Die Ära des Nihilismus in Europa ist vorbei

Nichts Geringeres als diese Frage haben Giancarlo Bosetti und Nina zu Fürstenberg, die Initiatoren der Kairoer Konferenz, ihren Gästen vorgelegt. Die beiden betreiben in Rom eine kleine, aber einflussreiche Intellektuellenzeitschrift mit Namen Reset. Mit den Reset Dialogues on Civilizations wollen Bosetti und Fürstenberg nun ein internationales Netzwerk von Politikern, Wissenschaftlern, Künstlern und Journalisten schaffen, das die offene Debatte an die Stelle des Kulturkampfes setzt. Irgendwie ist es den beiden umtriebigen Machern gelungen, die italienische Botschaft, das Goethe-Institut und den ägyptischen Supreme Council of Culture für ihre Idee zu begeistern. Und so sitzen nun tatsächlich iranische und amerikanische Philosophen, Historiker aus Yale und Kairo mit Politikern und Journalisten aus Europa und der arabischen Welt für drei lange Tage zusammen. In seiner Begrüßung sagt Giancarlo Bosetti, es könne keinen Dialog ohne “gleiche Würde zwischen den Partnern” geben: “Das heißt aber nicht, dass wir uns miteinander einverstanden erklären werden, nur um höflich zu erscheinen, oder dass wir wechselseitige Kritik vermeiden.” Wie schwierig es wird, diese Freimütigkeit zu beherzigen, zeigt sich zu Beginn.
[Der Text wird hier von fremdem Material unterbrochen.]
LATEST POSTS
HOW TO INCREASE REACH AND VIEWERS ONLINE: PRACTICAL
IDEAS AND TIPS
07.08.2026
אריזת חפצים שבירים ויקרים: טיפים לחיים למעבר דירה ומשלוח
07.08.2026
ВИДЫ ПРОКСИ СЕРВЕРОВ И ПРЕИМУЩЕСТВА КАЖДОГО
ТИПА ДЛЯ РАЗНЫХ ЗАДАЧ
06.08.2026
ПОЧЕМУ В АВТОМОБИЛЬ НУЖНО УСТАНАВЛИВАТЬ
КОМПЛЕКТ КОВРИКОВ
Einer der wichtigsten ägyptischen Teilnehmer, Sayed Yassin vom regierungsnahen Think Tank Al Ahram Centre for Strategic Studies, verlässt unter Protest das erste Panel mit dem schönen Titel Was wir voneinander lernen können. Sein Debattenpartner Giuliano Amato, Exministerpräsident von Italien und Vizepräsident des Europäischen Verfassungskonvents, wurde zuerst vorgestellt. Yassin fühlt sich offenbar düpiert und schmeißt gruß− und kommentarlos hin. Amato aber lässt sich nicht irritieren und geht in die Offensive. “Der Westen ist kein Block!”, ruft er beschwörend ins Publikum. “Und die islamische Welt ist auch kein Block!”. Voller Leidenschaft wirbt der Exministerpräsident von Italien hier für ein Europa, das sich seiner Grundlagen neu vergewissern müsse, gerade weil es “unwiderruflich multikulturell geworden” sei: “Die Ära des Nihilismus in der europäischen Philosophie ist vorbei. Unsere Philosophen denken über den Respekt nach, den wir den anderen schulden, und darüber, wie wir das Gemeinwohl definieren können in einer Welt, in der mehrere legitime Visionen des Guten miteinander koexistieren müssen.” Amato spricht von der “Wiederkehr der Religion”, von der “postsäkularen Gesellschaft” und zugleich von der “Errungenschaft der Trennung von Kirche und Staat”.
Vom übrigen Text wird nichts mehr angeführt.